Let's pick a start state and simulate the path taken to reach the goal state.


In [None]:
# Choose a start state (not an obstacle)
start_state = (4, 0)
assert start_state not in mdp.OBSTACLES, "Start state is inside an obstacle!"

start_index = mdp.states.index(start_state)
path = mdp.simulate_policy_MDP_STOC(mdp.Q_values, mdp.states, mdp.actions, start_index, mdp.GOAL_INDEX)

print(f"Simulated path from {start_state} to goal:")
print(path)


## Visualize Policy with Rollout Path

Let's visualize the optimal policy again, but this time overlay the rollout path from the start state to the goal.

The start state is marked with a flag, and each step in the path is shown with step numbers.


In [None]:
mdp.plot_arrows_MDP_STOC(mdp.Q_values, mdp.grid_world, mdp.actions, mdp.states, mdp.GOAL_STATE, OBSTACLES=mdp.OBSTACLES, path=path)

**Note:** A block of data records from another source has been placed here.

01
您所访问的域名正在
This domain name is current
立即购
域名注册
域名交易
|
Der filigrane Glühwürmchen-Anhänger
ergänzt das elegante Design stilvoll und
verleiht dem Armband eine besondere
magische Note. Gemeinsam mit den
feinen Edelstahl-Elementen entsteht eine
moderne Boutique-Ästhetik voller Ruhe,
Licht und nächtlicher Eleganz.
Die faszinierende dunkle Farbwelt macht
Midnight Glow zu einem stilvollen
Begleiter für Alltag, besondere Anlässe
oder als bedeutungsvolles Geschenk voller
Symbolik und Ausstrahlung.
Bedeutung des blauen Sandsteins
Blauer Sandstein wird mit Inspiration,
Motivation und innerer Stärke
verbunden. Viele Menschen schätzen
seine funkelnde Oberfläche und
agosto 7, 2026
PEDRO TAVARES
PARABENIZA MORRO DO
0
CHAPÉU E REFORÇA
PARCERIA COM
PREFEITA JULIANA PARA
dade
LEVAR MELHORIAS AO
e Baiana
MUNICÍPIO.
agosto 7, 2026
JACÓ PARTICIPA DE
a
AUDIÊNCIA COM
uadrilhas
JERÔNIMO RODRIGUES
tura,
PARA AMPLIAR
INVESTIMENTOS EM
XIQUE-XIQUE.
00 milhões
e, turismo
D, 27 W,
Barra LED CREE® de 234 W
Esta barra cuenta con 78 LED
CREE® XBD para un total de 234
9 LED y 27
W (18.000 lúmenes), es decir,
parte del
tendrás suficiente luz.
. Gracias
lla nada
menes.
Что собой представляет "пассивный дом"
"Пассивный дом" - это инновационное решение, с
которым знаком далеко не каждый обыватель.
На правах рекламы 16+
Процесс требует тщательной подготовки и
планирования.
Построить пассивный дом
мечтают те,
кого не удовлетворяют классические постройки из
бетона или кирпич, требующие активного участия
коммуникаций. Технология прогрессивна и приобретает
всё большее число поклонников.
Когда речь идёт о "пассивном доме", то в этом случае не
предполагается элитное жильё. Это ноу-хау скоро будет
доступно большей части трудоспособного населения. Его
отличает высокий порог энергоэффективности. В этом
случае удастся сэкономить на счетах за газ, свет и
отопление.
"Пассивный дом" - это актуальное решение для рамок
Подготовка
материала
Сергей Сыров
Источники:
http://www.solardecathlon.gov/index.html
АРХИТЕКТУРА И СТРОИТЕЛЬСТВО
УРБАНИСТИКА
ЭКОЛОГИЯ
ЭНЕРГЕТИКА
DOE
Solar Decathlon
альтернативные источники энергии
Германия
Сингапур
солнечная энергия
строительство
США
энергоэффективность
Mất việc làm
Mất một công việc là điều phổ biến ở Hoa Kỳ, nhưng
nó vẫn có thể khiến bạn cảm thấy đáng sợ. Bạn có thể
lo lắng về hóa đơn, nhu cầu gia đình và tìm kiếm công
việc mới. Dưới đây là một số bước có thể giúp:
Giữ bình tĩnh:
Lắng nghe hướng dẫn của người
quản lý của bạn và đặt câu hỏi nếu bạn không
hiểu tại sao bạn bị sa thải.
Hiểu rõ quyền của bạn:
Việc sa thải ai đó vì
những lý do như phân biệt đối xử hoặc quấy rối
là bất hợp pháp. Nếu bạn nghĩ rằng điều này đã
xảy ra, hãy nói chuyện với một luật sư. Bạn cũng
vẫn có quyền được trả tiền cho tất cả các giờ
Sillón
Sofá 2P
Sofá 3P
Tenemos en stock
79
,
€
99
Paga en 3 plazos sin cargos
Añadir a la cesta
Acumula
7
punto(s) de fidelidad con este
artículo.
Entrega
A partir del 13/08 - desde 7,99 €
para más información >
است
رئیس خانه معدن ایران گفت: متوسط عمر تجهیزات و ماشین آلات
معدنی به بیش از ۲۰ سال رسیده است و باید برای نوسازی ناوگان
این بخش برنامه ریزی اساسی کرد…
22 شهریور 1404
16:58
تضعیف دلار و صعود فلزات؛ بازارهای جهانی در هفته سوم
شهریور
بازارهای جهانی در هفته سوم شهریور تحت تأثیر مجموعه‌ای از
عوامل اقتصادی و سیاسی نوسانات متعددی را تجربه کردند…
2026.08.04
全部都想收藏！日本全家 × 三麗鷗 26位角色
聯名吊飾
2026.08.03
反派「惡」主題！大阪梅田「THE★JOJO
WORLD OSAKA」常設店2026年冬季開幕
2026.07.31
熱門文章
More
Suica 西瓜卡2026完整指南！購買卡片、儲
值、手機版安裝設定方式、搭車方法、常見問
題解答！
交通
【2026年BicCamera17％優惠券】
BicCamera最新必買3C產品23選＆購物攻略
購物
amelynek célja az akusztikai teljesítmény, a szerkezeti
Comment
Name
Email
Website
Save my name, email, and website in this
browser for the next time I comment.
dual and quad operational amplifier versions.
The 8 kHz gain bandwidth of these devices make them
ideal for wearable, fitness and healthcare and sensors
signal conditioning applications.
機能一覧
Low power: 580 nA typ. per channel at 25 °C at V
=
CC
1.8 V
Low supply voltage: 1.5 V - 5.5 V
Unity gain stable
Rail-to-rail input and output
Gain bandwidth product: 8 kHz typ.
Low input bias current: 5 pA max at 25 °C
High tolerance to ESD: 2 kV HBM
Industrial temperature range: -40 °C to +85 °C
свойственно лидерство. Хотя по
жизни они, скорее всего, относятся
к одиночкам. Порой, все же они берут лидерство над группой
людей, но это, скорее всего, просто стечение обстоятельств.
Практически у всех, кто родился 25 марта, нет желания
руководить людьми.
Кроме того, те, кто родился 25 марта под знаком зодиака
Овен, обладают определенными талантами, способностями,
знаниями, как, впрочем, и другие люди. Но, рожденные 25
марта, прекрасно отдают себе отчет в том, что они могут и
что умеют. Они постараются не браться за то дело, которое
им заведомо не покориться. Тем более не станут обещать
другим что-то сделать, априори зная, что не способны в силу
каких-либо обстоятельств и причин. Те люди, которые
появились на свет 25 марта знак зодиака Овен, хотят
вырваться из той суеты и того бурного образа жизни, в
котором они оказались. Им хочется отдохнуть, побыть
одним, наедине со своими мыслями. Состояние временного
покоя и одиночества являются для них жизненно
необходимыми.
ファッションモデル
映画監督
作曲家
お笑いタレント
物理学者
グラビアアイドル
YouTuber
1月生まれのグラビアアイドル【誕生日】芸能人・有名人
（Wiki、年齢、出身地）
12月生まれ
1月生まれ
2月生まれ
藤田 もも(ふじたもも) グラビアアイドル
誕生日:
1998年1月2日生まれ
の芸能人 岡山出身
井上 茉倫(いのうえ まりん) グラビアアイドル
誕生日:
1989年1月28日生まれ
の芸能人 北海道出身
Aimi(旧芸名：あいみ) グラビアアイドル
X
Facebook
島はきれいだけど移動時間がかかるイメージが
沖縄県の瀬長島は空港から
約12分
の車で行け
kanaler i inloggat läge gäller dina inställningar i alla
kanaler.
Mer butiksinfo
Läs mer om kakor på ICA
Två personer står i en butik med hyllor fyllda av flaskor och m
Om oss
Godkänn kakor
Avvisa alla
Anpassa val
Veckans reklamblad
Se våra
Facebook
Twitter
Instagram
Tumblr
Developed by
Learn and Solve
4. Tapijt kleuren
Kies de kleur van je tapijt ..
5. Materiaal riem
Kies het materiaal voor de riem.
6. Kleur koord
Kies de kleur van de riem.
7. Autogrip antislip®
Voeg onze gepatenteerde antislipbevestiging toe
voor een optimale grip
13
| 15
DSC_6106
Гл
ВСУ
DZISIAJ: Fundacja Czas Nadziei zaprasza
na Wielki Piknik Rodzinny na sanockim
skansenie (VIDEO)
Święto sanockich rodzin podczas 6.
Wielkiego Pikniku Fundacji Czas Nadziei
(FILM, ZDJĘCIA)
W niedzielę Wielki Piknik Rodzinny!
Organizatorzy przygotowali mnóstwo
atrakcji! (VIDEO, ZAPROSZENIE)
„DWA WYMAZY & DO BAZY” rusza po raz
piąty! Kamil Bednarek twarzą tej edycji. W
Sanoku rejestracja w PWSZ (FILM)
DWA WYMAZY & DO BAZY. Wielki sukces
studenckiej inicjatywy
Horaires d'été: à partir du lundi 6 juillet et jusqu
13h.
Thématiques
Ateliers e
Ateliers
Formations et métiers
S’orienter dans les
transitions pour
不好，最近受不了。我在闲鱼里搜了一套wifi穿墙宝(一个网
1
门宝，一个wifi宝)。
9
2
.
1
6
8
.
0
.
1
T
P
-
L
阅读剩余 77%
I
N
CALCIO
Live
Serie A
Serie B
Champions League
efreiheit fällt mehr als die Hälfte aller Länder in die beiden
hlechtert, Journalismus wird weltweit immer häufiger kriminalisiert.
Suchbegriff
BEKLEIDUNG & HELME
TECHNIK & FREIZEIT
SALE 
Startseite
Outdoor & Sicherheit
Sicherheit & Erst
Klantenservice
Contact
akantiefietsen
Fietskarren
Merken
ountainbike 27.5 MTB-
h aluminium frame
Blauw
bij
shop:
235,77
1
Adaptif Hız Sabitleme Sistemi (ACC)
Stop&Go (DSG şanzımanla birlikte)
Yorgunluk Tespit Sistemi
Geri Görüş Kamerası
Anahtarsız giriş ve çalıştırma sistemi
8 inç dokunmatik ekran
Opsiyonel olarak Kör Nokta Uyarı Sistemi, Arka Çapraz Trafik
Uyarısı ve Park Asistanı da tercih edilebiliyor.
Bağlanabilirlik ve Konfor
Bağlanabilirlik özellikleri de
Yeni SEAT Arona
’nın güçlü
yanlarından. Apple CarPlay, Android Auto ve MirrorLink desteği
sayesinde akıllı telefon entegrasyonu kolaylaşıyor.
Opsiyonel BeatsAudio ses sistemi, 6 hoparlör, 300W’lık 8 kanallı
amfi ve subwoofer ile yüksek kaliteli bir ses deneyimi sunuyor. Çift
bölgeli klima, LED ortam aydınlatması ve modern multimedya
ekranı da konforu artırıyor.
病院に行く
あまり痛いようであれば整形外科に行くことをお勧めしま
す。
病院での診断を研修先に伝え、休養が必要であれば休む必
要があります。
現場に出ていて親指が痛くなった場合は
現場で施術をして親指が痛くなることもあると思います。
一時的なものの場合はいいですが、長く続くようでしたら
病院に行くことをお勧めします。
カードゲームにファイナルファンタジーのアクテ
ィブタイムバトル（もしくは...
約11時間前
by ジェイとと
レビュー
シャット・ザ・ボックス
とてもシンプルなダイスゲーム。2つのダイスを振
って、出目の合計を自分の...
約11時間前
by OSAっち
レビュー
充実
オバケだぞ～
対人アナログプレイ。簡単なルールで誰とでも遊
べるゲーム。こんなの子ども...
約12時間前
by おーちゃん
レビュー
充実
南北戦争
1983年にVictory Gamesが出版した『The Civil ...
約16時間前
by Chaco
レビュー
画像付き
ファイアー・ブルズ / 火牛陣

## Full Grid Visualization

Finally, let's visualize the grid world including obstacles, goal, policy arrows, and the rollout path using matplotlib.

This provides a clear and intuitive view of the environment and agent's policy.


In [None]:
mdp.plot_grid_world_MDP_STOC(mdp.states, mdp.grid_world, mdp.OBSTACLES, mdp.GOAL_STATE, path=path, Q_values=mdp.Q_values, actions=mdp.actions)


# Summary

- We set up a stochastic grid world MDP with obstacles and a goal.
- Used value iteration to compute optimal Q-values and policy.
- Simulated a deterministic policy rollout from a given start state.
- Visualized the policy and the rollout path both as text-based arrows and a graphical grid plot.

This modular design makes it easy to experiment with different grid sizes, obstacles, rewards, and policies.